Insufficient stocks can lead to lost sales and high production costs (if produced at the end time).


c) Direct Material Purchase budget-  The direct material purchase budget is directly related to the raw materials needed by the company for its production process. The budget states the amount and cost of each type of raw material needed.


d) Direct Labor Budget- The direct labor budget is used to calculate the no. of labor hours that will be required to produce the units itemized in the production budget.


e) Overhead Budgets- Overhead costs are business costs that are related to the day-to-day running of a business. Unlike operating expenses, overheads cannot be traced to specific costs.


The overhead budget is all that is left from production which is not included in the direct material purchases and direct labor budgets. Examples of fixed overheads expenses are salaries, rent, property taxes, depreciation of assets, etc. Examples of variable overhead budget expenses are advertising and marketing costs, legal expenses, maintenance, repair of equipment, etc.


c) Cash Budget A cash budget is a company's estimation of cash inflows and outflows over a specific period of time, which can be weekly, monthly, quarterly, or annually. A company will use a cash budget to determine whether it has sufficient cash to continue operating over the given time frame. Without sufficient cash, a business cannot run smoothly.
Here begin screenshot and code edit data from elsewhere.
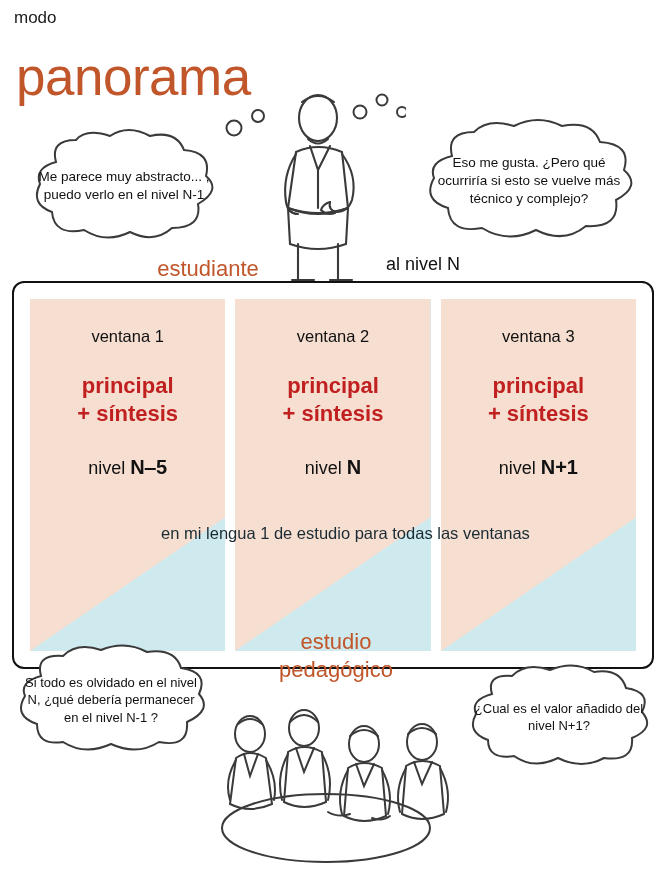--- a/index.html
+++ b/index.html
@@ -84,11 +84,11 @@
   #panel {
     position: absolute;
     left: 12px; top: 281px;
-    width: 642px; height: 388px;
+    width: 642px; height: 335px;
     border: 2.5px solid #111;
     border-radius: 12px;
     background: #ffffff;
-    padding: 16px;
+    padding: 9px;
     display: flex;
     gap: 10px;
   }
Classification of budget on the basis of flexibility 

1. Fixed Budget

A fixed budget is a budget that is designed to remain unchanged irrespective of the level of activity attained.  This type of budget is most suitable for fixed expenses, which have no relation to the volume of output

2. Flexible Budget

A flexible budget is a budget that is designed to change irrespective of the level of activity attained.  This type of budget is most suitable for controlling costs. It is more realistic, practical, and useful than a fixed budget.